Output the data below exactly, without images.

→ DATA:
================

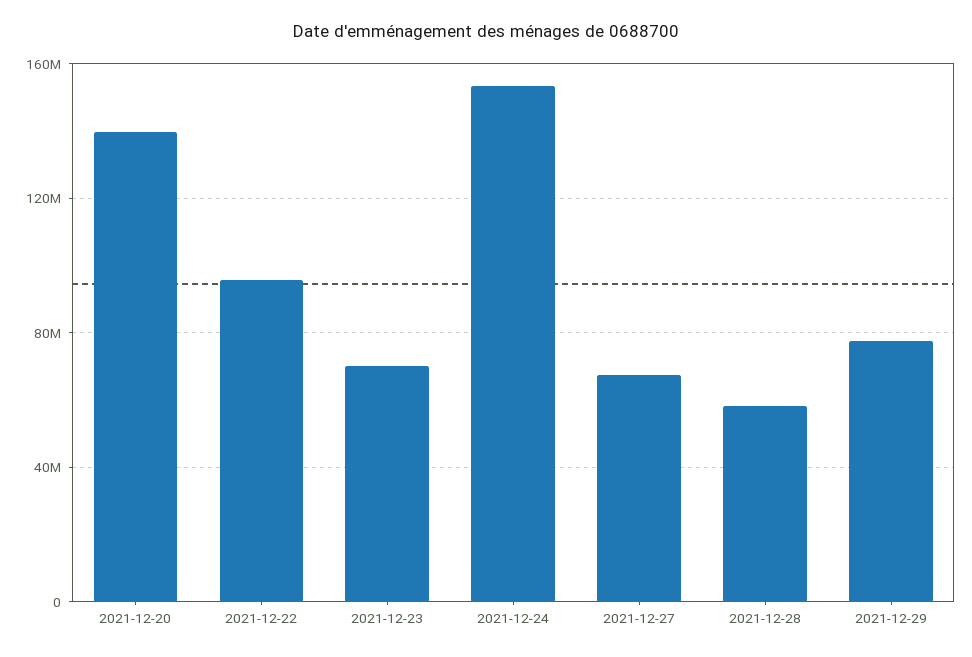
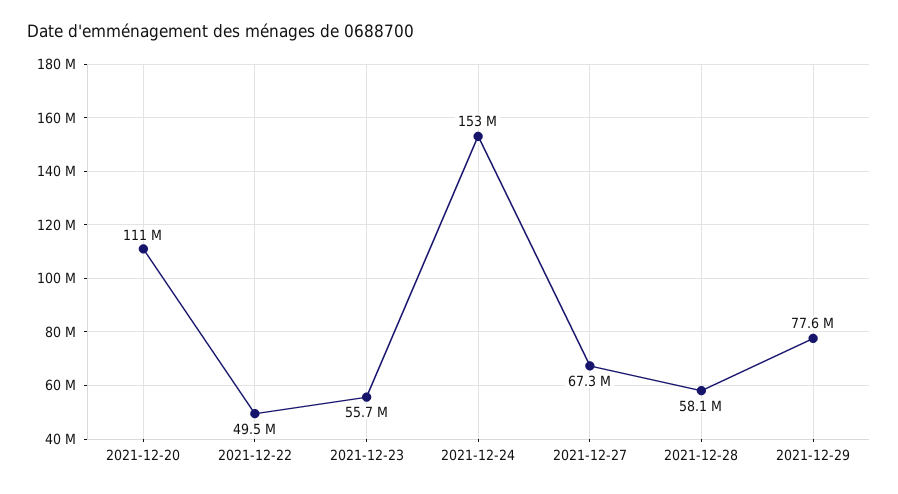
  {
-   "2021-12-20": 140000000,
+   "2021-12-20": 111000000,
-   "2021-12-22": 95000000,
+   "2021-12-22": 49500000,
-   "2021-12-23": 70000000,
+   "2021-12-23": 55700000,
    "2021-12-24": 153000000,
    "2021-12-27": 67300000,
    "2021-12-28": 58100000,
    "2021-12-29": 77600000
  }

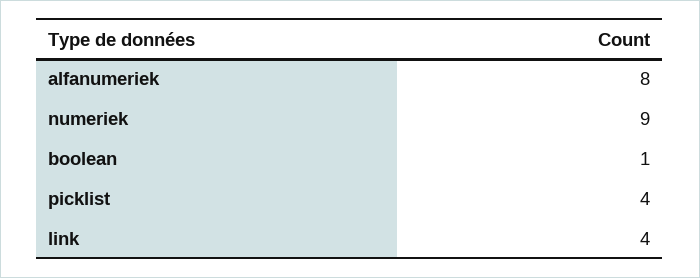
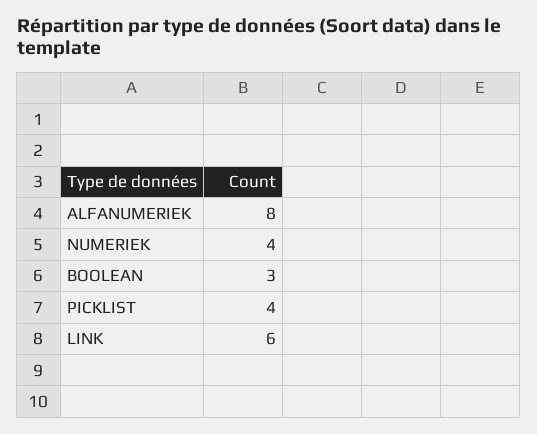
  {
    "alfanumeriek": 8,
-   "numeriek": 9,
+   "numeriek": 4,
-   "boolean": 1,
+   "boolean": 3,
    "picklist": 4,
-   "link": 4
+   "link": 6
  }

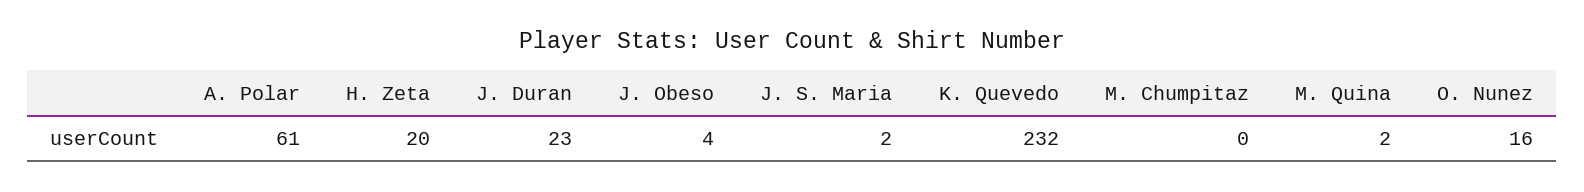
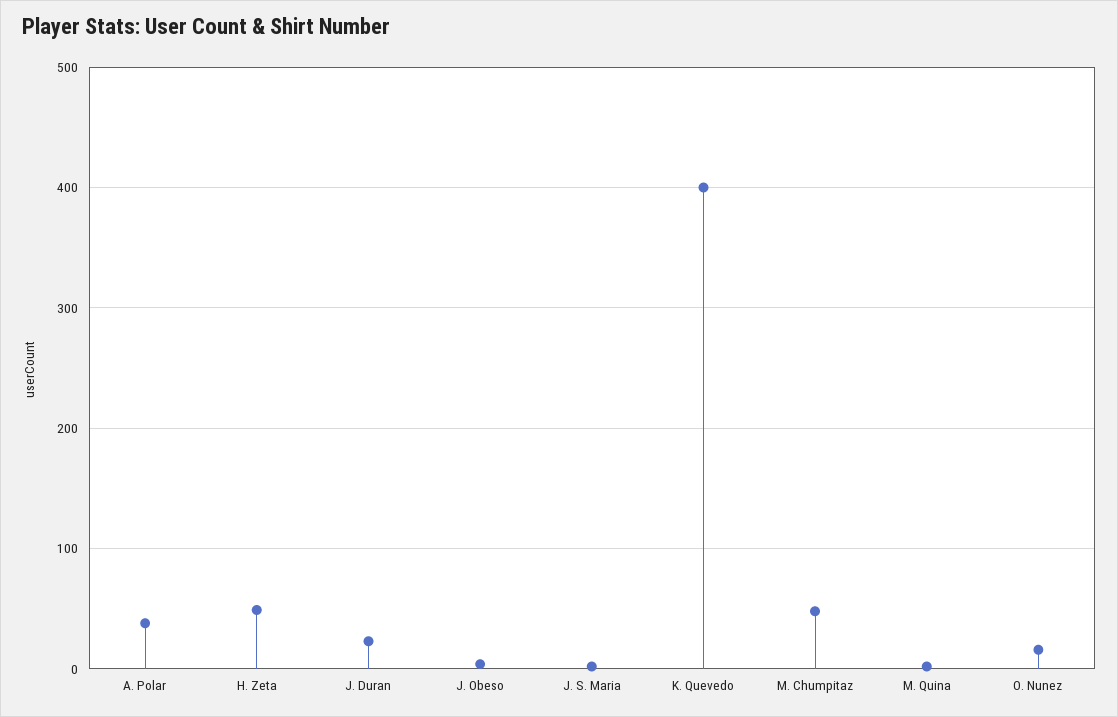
  {
-   "A. Polar": 61,
+   "A. Polar": 40,
-   "H. Zeta": 20,
+   "H. Zeta": 50,
    "J. Duran": 23,
    "J. Obeso": 4,
    "J. S. Maria": 2,
-   "K. Quevedo": 232,
+   "K. Quevedo": 400,
-   "M. Chumpitaz": 0,
+   "M. Chumpitaz": 50,
    "M. Quina": 2,
    "O. Nunez": 16
  }

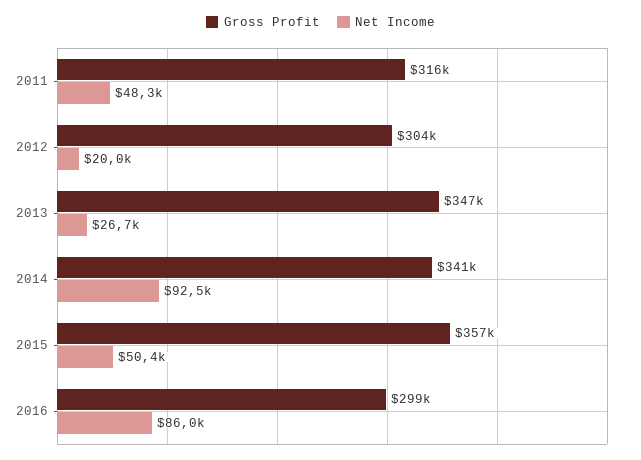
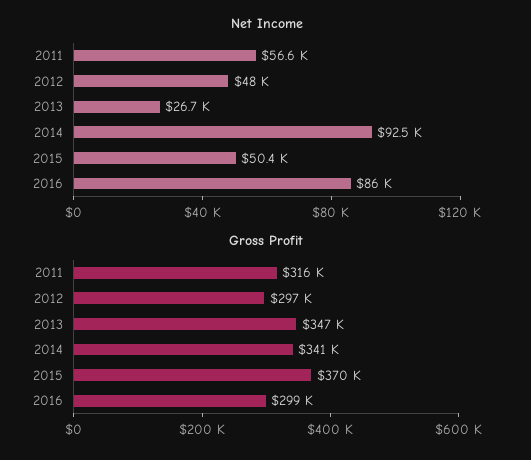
  {
    "Gross Profit": {
      "2011": 316000,
-     "2012": 304000,
+     "2012": 297000,
      "2013": 347000,
      "2014": 341000,
-     "2015": 357000,
+     "2015": 370000,
      "2016": 299000
    },
    "Net Income": {
-     "2011": 48300,
+     "2011": 56600,
-     "2012": 20000,
+     "2012": 48000,
      "2013": 26700,
      "2014": 92500,
      "2015": 50400,
      "2016": 86000
    }
  }

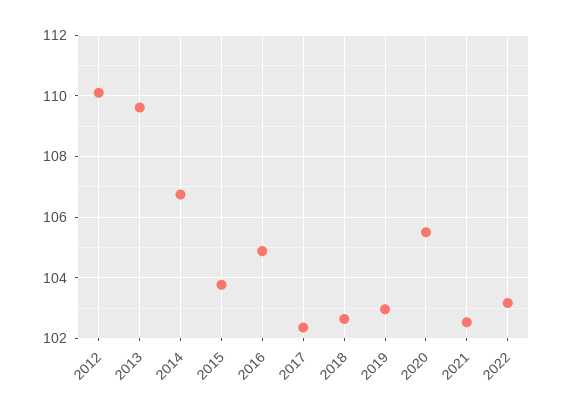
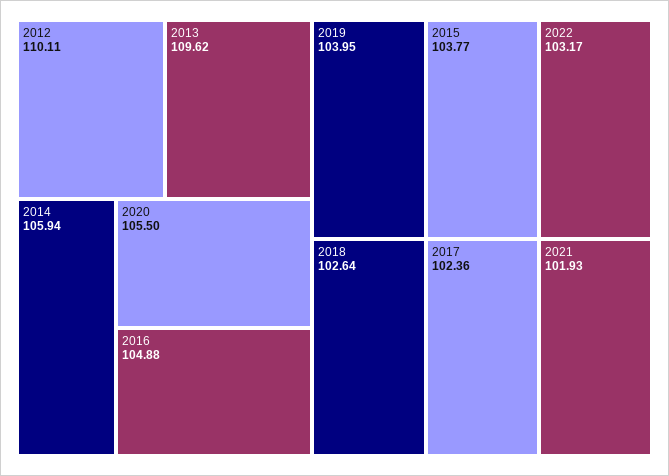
  {
    "2012": 110.11,
    "2013": 109.62,
-   "2014": 106.8,
+   "2014": 105.94,
    "2015": 103.77,
    "2016": 104.88,
    "2017": 102.36,
    "2018": 102.64,
-   "2019": 103,
+   "2019": 103.95,
    "2020": 105.5,
-   "2021": 102.6,
+   "2021": 101.93,
    "2022": 103.17
  }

================

→ SOLUTION TO THIS PROBLEM:
  {
-   "2021-12-20": 140000000,
+   "2021-12-20": 111000000,
-   "2021-12-22": 95000000,
+   "2021-12-22": 49500000,
-   "2021-12-23": 70000000,
+   "2021-12-23": 55700000,
    "2021-12-24": 153000000,
    "2021-12-27": 67300000,
    "2021-12-28": 58100000,
    "2021-12-29": 77600000
  }

  {
    "alfanumeriek": 8,
-   "numeriek": 9,
+   "numeriek": 4,
-   "boolean": 1,
+   "boolean": 3,
    "picklist": 4,
-   "link": 4
+   "link": 6
  }

  {
-   "A. Polar": 61,
+   "A. Polar": 40,
-   "H. Zeta": 20,
+   "H. Zeta": 50,
    "J. Duran": 23,
    "J. Obeso": 4,
    "J. S. Maria": 2,
-   "K. Quevedo": 232,
+   "K. Quevedo": 400,
-   "M. Chumpitaz": 0,
+   "M. Chumpitaz": 50,
    "M. Quina": 2,
    "O. Nunez": 16
  }

  {
    "Gross Profit": {
      "2011": 316000,
-     "2012": 304000,
+     "2012": 297000,
      "2013": 347000,
      "2014": 341000,
-     "2015": 357000,
+     "2015": 370000,
      "2016": 299000
    },
    "Net Income": {
-     "2011": 48300,
+     "2011": 56600,
-     "2012": 20000,
+     "2012": 48000,
      "2013": 26700,
      "2014": 92500,
      "2015": 50400,
      "2016": 86000
    }
  }

  {
    "2012": 110.11,
    "2013": 109.62,
-   "2014": 106.8,
+   "2014": 105.94,
    "2015": 103.77,
    "2016": 104.88,
    "2017": 102.36,
    "2018": 102.64,
-   "2019": 103,
+   "2019": 103.95,
    "2020": 105.5,
-   "2021": 102.6,
+   "2021": 101.93,
    "2022": 103.17
  }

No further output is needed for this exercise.